Parable of the Sower, Octavia Butler
A speculative vision of resisting complacency and finding ways to survive in a world rapidly disintegrating under extractive capitalism. Strong focus on community survival over individualism, and on the necessity of radically restructuring our belief systems in order to build a better society.
Beasts of the Southern Wild (2012)
A beautiful film centered on a futuristic community living under extreme climate change, classism, and racism. Pairs well with Parable of the Sower as a piece of media that helps us see intersecting injustices and envision hopeful, revolutionary solutions.
Severance, Ling Ma
A bitingly satiric pandemic novel (written pre Covid-19) that critiques both the “lone man” survival narrative and how trapped we are within corporate America.
Bird Box (2018)
A thriller film with a happy ending—one that briefly gives us a glimpse of what collective, community based survival might look like.
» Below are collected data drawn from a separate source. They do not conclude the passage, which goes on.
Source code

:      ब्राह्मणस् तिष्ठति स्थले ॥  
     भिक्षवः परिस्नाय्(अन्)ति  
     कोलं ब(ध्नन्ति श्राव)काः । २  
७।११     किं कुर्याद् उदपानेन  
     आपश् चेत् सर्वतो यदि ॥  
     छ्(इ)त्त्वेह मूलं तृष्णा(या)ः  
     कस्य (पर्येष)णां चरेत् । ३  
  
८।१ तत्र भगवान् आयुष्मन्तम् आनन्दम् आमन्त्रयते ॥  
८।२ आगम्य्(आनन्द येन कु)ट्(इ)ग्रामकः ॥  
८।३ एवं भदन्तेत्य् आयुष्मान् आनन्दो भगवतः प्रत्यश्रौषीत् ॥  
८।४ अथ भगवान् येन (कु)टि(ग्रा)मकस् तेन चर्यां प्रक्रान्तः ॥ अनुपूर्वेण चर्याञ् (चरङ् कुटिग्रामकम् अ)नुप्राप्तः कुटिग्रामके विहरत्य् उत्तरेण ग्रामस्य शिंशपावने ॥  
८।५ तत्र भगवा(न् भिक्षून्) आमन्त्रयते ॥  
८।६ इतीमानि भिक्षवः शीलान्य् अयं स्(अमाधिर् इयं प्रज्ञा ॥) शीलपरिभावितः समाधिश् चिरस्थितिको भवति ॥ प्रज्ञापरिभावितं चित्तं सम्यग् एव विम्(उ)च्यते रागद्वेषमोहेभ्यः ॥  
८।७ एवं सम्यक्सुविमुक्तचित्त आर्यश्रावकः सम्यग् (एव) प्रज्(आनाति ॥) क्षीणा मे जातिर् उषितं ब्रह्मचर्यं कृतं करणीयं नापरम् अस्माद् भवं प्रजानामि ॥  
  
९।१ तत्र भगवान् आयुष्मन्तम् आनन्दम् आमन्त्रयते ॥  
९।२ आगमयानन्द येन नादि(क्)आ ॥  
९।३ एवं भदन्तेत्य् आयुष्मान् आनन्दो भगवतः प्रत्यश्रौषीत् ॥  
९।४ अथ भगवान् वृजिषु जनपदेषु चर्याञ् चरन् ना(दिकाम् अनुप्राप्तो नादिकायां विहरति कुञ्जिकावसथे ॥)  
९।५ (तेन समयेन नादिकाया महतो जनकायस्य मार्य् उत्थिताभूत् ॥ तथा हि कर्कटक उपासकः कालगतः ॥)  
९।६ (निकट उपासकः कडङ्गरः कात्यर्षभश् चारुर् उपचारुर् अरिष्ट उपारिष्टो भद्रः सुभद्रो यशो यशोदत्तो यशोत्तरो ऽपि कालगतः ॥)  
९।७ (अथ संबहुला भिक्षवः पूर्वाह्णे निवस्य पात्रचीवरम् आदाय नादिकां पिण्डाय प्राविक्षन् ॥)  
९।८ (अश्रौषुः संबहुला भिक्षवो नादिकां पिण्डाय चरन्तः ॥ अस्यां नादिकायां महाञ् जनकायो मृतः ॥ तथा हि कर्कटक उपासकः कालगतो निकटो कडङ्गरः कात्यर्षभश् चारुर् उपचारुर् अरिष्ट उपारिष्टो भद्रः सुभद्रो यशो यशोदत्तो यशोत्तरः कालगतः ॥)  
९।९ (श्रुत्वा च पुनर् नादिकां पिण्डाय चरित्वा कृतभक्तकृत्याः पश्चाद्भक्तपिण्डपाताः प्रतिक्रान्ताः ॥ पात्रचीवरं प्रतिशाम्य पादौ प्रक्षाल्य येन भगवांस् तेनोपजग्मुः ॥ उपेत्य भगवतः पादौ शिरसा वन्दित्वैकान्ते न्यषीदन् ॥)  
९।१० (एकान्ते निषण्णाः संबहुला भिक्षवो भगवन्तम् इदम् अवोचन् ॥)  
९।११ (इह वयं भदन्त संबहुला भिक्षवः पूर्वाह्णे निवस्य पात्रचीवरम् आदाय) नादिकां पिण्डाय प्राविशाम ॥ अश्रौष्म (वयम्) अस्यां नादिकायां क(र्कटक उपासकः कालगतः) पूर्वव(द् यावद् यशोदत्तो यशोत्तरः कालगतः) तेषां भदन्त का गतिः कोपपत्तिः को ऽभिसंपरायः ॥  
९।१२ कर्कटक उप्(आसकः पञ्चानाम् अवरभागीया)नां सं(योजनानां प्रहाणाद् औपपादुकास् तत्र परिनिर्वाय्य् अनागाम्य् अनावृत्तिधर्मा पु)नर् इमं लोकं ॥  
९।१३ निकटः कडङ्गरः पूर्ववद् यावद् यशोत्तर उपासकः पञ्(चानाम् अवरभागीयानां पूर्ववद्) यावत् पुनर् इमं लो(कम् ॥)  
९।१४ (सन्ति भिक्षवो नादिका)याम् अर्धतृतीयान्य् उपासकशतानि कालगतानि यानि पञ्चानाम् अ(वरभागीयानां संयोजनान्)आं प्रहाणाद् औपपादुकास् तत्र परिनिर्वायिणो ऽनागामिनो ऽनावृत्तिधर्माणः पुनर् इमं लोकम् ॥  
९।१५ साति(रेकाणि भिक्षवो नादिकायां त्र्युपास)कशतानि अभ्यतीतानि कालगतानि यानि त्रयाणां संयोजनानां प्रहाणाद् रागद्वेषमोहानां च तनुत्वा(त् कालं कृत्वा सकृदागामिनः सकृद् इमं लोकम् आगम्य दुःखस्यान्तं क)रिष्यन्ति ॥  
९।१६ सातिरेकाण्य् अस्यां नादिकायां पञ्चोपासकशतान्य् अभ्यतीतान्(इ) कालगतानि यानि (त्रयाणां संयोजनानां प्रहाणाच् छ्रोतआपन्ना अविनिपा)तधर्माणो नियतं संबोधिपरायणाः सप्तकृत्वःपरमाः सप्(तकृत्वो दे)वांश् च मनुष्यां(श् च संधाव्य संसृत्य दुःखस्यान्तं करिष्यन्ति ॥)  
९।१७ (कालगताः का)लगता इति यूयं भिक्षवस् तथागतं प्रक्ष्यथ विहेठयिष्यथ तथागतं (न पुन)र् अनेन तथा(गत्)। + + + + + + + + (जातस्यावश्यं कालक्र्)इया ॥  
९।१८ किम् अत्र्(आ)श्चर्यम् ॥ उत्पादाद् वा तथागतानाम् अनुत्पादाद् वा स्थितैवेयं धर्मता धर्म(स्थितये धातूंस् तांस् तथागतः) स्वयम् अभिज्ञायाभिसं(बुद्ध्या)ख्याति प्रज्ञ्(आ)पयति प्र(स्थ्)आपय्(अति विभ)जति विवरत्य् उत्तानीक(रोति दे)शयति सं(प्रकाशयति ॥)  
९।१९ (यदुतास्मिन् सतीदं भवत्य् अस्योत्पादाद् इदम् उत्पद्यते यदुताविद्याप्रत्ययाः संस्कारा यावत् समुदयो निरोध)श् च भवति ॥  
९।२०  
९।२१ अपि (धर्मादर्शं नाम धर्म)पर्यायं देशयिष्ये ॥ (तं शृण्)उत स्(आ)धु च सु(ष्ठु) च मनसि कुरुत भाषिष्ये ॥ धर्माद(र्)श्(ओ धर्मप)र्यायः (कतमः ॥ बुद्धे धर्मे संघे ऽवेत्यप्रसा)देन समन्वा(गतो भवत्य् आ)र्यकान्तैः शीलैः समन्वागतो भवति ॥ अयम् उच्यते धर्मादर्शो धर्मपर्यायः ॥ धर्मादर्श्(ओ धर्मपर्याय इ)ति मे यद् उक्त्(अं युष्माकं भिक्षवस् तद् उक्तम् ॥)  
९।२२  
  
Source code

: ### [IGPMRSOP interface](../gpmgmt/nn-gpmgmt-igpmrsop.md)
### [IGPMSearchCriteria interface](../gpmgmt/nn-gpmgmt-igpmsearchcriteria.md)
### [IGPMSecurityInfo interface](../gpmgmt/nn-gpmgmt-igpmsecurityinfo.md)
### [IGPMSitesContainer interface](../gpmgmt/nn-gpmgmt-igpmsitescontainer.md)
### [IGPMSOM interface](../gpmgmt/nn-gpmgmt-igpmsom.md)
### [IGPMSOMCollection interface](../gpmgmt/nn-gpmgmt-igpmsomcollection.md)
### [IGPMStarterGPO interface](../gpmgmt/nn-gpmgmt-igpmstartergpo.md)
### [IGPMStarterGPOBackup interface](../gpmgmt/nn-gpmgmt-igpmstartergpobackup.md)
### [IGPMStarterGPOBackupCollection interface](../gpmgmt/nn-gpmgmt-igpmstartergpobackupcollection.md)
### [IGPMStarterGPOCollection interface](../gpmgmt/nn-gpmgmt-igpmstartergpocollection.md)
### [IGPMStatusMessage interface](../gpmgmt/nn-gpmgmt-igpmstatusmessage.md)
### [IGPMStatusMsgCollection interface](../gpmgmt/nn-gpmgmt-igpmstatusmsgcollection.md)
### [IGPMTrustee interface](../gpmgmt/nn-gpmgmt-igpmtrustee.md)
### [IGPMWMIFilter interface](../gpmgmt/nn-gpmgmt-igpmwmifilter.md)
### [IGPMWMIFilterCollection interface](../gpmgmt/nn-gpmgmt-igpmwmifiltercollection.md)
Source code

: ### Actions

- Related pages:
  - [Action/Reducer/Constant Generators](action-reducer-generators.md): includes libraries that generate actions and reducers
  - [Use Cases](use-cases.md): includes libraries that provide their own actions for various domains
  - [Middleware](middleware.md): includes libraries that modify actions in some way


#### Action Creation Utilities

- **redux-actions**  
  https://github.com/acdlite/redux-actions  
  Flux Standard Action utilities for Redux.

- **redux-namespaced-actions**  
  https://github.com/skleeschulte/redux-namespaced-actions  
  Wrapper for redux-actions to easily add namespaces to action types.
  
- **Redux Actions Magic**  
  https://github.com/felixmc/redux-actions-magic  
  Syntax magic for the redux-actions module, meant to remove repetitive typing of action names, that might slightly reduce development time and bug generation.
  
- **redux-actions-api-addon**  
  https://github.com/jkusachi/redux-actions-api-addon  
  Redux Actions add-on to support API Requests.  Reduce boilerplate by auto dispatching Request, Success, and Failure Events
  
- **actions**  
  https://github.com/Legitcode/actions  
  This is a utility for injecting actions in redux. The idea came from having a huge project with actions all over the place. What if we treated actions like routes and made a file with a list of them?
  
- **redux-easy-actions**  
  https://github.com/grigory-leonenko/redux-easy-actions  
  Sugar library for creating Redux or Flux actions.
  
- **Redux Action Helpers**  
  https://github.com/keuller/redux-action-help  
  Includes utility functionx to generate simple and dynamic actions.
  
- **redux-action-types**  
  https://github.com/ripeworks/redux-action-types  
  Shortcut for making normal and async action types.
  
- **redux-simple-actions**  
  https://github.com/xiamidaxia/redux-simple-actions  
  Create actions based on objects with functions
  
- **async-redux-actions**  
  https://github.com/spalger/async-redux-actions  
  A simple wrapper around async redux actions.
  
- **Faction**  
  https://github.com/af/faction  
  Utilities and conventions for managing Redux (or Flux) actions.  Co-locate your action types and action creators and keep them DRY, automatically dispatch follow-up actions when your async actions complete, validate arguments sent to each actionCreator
Octavia's Brood: Science Fiction Stories from Social Justice Movements
A collection of short science fiction stories by writers of color that extend Octavia Butler’s legacy of envisioning future societies that break from our current exploitative world order.
radical dream projects that urge us to take action
Braiding Sweetgrass, Robin Wall Kimmerer
A collection of essays that braid Indigenous wisdom with scientific and environmental analysis, urging us to rethink our relationship with the natural world and underscoring the necessity for reciprocity and community in our efforts to change the world.
How To Survive the End of the World (podcast)
Autumn Brown and adrienne maree brown’s podcast on survival, sisterhood, community, and how we find our way through endings together.
Care Work: Dreaming Disability Justice
From how-to guides to building care webs to manifestos on accessibility and disability justice, this book provides practical guidance for building communities that serve everyone, not just those who can most easily access them.
GRIST (climate justice news platform)
Hopeful, informative, and solutions-driven reporting on climate change and intersectional environmental justice.
Afterglow: Climate Fiction for Future Ancestors
A beautiful and diverse collection of short fiction that envisions place-based, community-centered, collaborative climate solutions.
The Revolution Will Not Be Funded: Beyond the Nonprofit Industrial Complex
A great primer text for understanding how capitalism impacts organizing work, especially for those using a nonprofit model to advocate for change. Discusses both the issues with nonprofit organizing and ways that nonprofit models have been used effectively or subverted to generate positive change.